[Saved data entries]
----

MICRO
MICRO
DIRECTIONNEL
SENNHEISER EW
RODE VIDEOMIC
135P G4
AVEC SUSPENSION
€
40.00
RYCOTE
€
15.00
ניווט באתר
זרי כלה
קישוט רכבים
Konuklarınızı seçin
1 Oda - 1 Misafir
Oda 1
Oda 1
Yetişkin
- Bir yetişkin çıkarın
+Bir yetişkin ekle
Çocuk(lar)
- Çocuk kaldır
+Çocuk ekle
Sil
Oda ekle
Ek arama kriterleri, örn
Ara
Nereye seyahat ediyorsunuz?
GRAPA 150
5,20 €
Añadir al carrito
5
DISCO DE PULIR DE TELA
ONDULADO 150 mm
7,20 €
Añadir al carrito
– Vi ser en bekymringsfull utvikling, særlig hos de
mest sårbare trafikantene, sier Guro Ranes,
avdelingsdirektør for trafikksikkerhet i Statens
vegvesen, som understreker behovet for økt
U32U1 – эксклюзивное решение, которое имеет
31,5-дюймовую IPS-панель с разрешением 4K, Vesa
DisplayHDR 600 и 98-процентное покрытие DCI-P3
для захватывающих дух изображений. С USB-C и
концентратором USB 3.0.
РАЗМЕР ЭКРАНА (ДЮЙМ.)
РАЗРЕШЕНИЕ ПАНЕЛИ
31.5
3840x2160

----

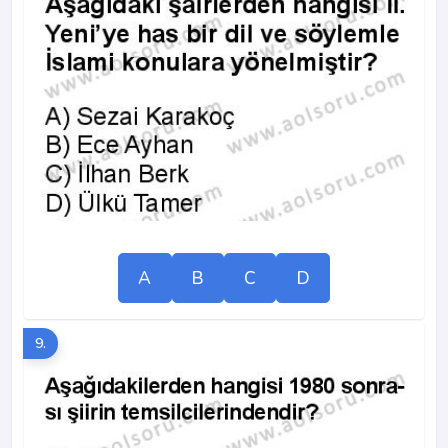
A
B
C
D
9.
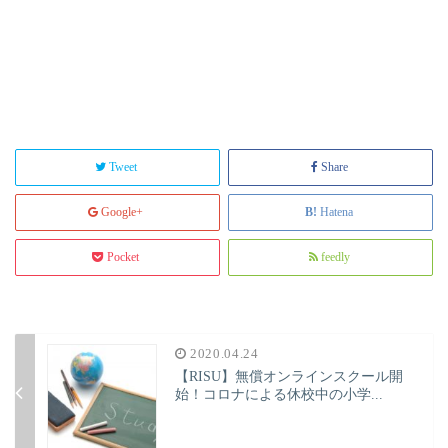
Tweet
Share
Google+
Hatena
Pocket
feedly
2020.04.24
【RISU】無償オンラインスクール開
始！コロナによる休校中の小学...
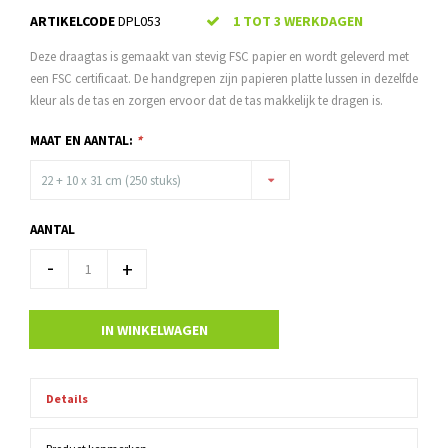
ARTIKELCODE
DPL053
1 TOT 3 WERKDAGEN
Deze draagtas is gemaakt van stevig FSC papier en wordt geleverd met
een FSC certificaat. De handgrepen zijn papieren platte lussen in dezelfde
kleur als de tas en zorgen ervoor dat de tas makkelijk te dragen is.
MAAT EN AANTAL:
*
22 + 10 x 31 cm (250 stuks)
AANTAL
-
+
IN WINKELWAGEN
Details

----

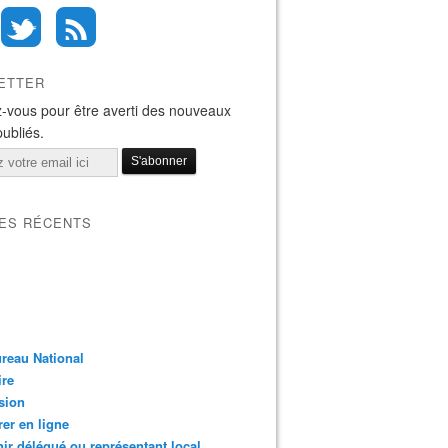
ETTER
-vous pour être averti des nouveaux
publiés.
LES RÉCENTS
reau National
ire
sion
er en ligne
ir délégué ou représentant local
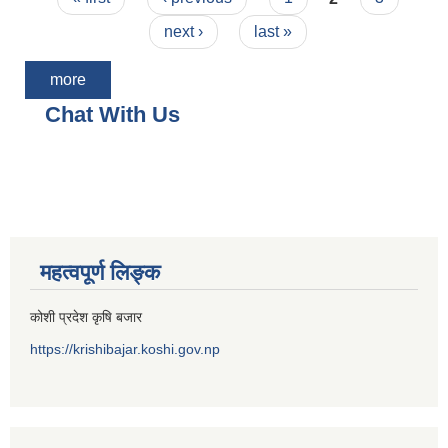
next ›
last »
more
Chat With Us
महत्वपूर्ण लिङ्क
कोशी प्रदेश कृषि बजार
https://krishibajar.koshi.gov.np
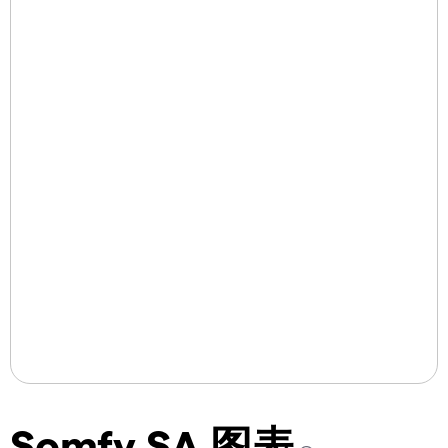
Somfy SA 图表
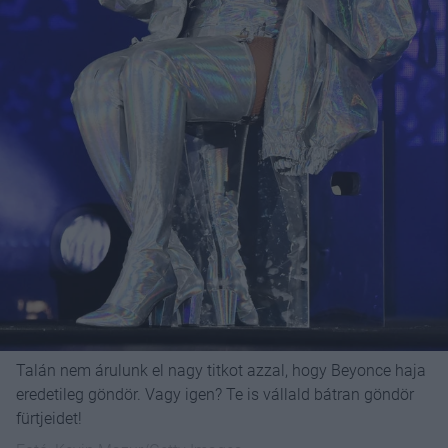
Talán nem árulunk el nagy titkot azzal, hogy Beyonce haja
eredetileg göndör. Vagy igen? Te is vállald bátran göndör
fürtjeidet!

----

▶ [Exercise brief]:
Can you render the part of the listing that opens with the line containing "Somfy SA 图表" and closes with the line containing "fürtjeidet!", both of those lines included, as a numbered list, leaving out blank lines and pictures?

▶ [Solved exercise]:
1. Somfy SA 图表
2. Talán nem árulunk el nagy titkot azzal, hogy Beyonce haja
3. eredetileg göndör. Vagy igen? Te is vállald bátran göndör
4. fürtjeidet!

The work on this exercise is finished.